Mungkin ada yang nyeleneh. Ngapain Menteri Agama “ngurus” media? Tentu saja. Media berurusan dengan berita, informasi, dan fakta. Berita adalah kisah, informasi adalah naratif, dan fakta adalah makna. Hal terkecil apapun dalam kehidupan bersama bisa menjadi a tremendous trifle. Kisah kehidupan bersama yang dinarasikan secara baik dan benar melahirkan kedamaian dan ketenangan hidup. Fakta yang keliru dinarasikan, bisa menimbulkan konflik bahkan kerusuhan massal. Apalagi kalau itu menyangkut agama. Dan sepanjang sejarah, kita selalu berupaya membangun narasi kehidupan beragama yang baik.

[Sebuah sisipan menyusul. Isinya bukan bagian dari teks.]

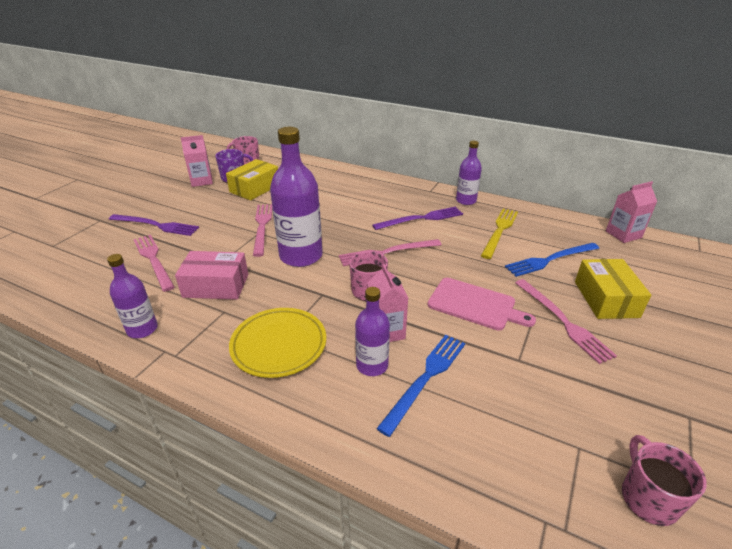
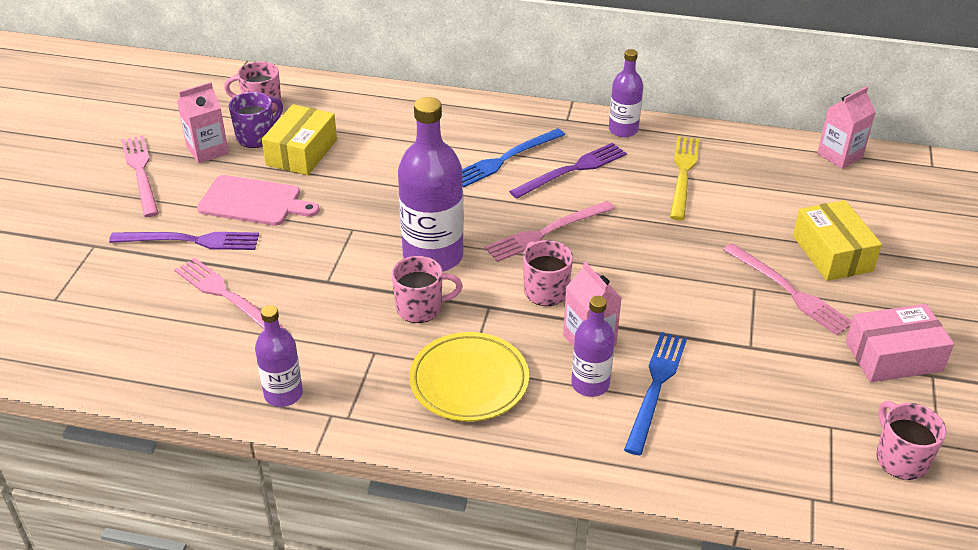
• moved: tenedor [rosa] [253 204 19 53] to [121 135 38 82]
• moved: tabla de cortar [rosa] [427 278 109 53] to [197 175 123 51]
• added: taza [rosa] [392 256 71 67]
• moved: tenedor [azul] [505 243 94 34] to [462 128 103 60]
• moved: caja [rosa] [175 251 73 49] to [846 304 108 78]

Maka sebagai menteri yang menangani lalulintas kehidupan umat beragama di Indonesia, sangat wajar kalau Gusmen dihinggapi kecemasan dan keprihatinan akan tanggungjawab pers terhadap kehidupan beragama yang rukun untuk Indonesia hebat. Kewajiban setiap media untuk accountable terhadap publik mewujudkan kehidupan bersama yang rukun dan damai.

Apakah ini tidak lebih dari wishful thinking seorang Gusmen? Tidak juga. Ini adalah journalistic benchmark untuk pers membangun demokrasi bermartabat. Keadilan informasi yang berkualitas, bukan saja kebajikan yang harus dimiliki media terhadap publiknya, tetapi juga keutamaan yang harus ada pada setiap pekerja pers berhadapan dengan dirinya sendiri. Sebagai seorang penulis media, Gusmen paham betul bahwa fakta media, bukanlah suatu kejadian sebagaimana terjadi tetapi suatu kejadian sebagaimana dikonstruksikan oleh wartawan atau oleh media.

*
Terdapat dua point penting dalam siaran pers tersebut yang menjadi harapan Gusmen terhadap media. Pertama, agar pers dapat terus meningkatkan perannya mewujudkan keadilan bagi masyarakat dalam memperoleh informasi yang berkualitas. Kedua, mewujudkan umat beragama rukun.

Harapan pers mewujudkan keadilan informasi yang berkualitas dan kehidupan umat beragama yang rukun menjadi sebuah keniscayaan untuk menjawab kegamangan sebagian besar orang akan banjir informasi di era internet ini. Tanpa perlu melakukan studi yang mendalam, seperti yang kita saksikan, di era internet ini, setiap orang dapat memproduksi konten informasi dan berita sendiri tanpa penyuntingan. Siapa saja bebas mencipta, membangun dan mengembangkan media sendiri terutama melalui platform media sosial.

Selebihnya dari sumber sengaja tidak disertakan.